[CONSIGNE A]
Répondez à ces questions sur la synthèse consacrée au rapport Stern :
(i) Selon la synthèse, qui lance le message inquiétant sur les dommages du changement climatique ?
(ii) Sur quel rapport le tempo de publication du rapport Stern devait-il influer ?
(iii) Quelle part du rapport Stern le thème de l'évaluation des dommages représente-t-il ?
[CONSIGNE B] Remplacez « Banque Mondiale » par « Banque mondiale » dans le passage de la synthèse sur le rapport Stern qui va de « Le rapport Stern sur » à « pour les décideurs. », puis donnez ce passage modifié.

[TEXTE EXTRAIT]
- - - - -

Institut Veolia Environnement

Synthèse du rapport n°7

Le rapport Stern sur l'économie du changement climatique : de la controverse scientifique aux enjeux pour la décision publique et privée

Le succès médiatique du rapport Stern vient de ce que son message inquiétant sur les dommages du changement climatique est lancé non par des écologistes, mais par un ancien économiste en chef de la Banque Mondiale, mandaté par le gouvernement anglais. On ne peut donc totalement séparer l'analyse du contenu du rapport et celle de son contexte, si on veut pouvoir en saisir les implications pour les décideurs.

En particulier, le rapport Stern prend son sens dans une gesticulation géopolitique entre le Royaume-Uni et les USA, et son tempo de publication a été calculé pour influer sur le quatrième rapport du Groupe Intergouvernemental d'Experts sur l'Evolution du Climat (GIEC), fût-ce au prix de quelques « prises de risques » scientifiques. Ce mélange entre science et politique a suscité de fortes réactions, les plus critiques accusant Stern soit d'avoir fait un rapport politisé, soit d'avoir soutenu une thèse juste (il faut agir vite) sur de mauvais arguments (nous en savons assez sur les impacts futurs pour pouvoir les chiffrer, et ces évaluations chiffrées justifient l'action). Il est ainsi symptomatique que les controverses se soient concentrées sur la partie concernant l'évaluation des dommages, alors que ce thème ne représente qu'un cinquième du rapport et que les questions sur l'action préventive de décarbonisation et la coordination internationale des politiques climatiques sont tout aussi importantes.

La présente analyse se propose de discuter le rapport Stern à la fois sur la question des dommages et de leur évaluation et sur celle de la mise en œuvre des politiques de décarbonisation, puis d'aborder les conséquences stratégiques à en tirer pour les acteurs économiques.

- - - - -

[Paramètres intrinsèques et poses des caméras]
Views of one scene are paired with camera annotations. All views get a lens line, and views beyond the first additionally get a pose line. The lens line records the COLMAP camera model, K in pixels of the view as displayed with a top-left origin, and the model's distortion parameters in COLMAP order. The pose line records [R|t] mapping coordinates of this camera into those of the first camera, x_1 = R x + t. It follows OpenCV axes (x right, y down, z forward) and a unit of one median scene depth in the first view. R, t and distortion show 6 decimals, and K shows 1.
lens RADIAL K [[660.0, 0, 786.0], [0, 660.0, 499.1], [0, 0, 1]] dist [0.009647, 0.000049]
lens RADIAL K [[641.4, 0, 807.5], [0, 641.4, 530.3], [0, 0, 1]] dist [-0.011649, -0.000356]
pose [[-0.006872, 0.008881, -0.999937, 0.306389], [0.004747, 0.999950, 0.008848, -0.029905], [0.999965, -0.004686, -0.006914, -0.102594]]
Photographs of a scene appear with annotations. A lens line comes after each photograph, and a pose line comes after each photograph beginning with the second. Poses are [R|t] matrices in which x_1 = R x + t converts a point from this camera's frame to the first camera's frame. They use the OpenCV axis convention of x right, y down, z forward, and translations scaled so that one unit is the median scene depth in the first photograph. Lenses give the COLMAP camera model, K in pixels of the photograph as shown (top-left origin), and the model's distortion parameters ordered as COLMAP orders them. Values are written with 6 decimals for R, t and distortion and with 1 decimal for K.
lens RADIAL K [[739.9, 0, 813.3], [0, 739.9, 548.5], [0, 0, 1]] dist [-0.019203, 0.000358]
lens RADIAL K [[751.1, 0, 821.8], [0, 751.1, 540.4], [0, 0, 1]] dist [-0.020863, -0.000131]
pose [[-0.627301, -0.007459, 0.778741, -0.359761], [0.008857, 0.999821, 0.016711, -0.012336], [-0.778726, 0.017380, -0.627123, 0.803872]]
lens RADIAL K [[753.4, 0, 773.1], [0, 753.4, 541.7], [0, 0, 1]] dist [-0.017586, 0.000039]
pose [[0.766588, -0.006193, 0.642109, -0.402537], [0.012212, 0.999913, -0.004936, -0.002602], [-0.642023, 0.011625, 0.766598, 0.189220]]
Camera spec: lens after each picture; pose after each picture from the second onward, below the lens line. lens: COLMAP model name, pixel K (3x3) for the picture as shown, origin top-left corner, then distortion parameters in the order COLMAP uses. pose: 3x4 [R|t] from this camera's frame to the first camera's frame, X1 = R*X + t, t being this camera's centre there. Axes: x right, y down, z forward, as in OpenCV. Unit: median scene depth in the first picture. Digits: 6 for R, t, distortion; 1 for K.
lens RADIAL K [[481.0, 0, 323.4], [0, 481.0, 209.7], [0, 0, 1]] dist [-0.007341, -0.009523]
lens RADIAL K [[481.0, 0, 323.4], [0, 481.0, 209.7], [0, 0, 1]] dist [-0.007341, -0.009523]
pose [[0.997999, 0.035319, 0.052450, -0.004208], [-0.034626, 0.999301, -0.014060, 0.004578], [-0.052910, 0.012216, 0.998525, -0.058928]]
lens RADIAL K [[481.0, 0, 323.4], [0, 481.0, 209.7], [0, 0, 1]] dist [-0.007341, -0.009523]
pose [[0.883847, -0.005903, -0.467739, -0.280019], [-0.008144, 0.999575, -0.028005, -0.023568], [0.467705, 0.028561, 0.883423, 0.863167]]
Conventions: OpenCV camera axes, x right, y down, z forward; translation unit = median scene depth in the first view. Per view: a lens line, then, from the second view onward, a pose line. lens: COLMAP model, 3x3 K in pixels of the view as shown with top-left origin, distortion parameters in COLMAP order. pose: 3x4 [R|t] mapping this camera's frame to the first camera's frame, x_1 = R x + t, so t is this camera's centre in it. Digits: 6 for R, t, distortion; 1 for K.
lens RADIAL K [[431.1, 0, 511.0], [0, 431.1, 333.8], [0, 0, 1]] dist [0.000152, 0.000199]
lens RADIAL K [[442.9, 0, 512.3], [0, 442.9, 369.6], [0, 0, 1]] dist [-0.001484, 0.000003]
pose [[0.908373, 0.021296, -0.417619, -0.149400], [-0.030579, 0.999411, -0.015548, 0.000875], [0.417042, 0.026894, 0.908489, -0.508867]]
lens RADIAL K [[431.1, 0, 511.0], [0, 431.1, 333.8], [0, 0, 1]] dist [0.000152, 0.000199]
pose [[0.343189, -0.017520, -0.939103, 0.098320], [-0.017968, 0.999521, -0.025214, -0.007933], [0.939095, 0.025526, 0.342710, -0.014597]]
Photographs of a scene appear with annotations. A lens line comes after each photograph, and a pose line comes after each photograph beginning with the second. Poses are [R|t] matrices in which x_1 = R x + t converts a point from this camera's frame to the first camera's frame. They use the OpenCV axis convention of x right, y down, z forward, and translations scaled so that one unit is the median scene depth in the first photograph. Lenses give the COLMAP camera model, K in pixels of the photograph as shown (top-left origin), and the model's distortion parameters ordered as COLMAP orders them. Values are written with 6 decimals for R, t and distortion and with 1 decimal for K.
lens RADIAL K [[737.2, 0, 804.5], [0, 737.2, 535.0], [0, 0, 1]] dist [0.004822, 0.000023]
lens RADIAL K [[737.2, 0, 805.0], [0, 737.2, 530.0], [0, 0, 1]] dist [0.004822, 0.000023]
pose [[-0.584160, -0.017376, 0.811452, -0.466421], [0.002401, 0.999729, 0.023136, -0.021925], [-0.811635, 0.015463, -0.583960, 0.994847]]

- - - - -

[RÉPONSE RÉDIGÉE A]
(i) Un ancien économiste en chef de la Banque Mondiale, mandaté par le gouvernement anglais.
(ii) Le quatrième rapport du Groupe Intergouvernemental d'Experts sur l'Evolution du Climat (GIEC).
(iii) Un cinquième du rapport.

[RÉPONSE RÉDIGÉE B]
Le rapport Stern sur l'économie du changement climatique : de la controverse scientifique aux enjeux pour la décision publique et privée

Le succès médiatique du rapport Stern vient de ce que son message inquiétant sur les dommages du changement climatique est lancé non par des écologistes, mais par un ancien économiste en chef de la Banque mondiale, mandaté par le gouvernement anglais. On ne peut donc totalement séparer l'analyse du contenu du rapport et celle de son contexte, si on veut pouvoir en saisir les implications pour les décideurs.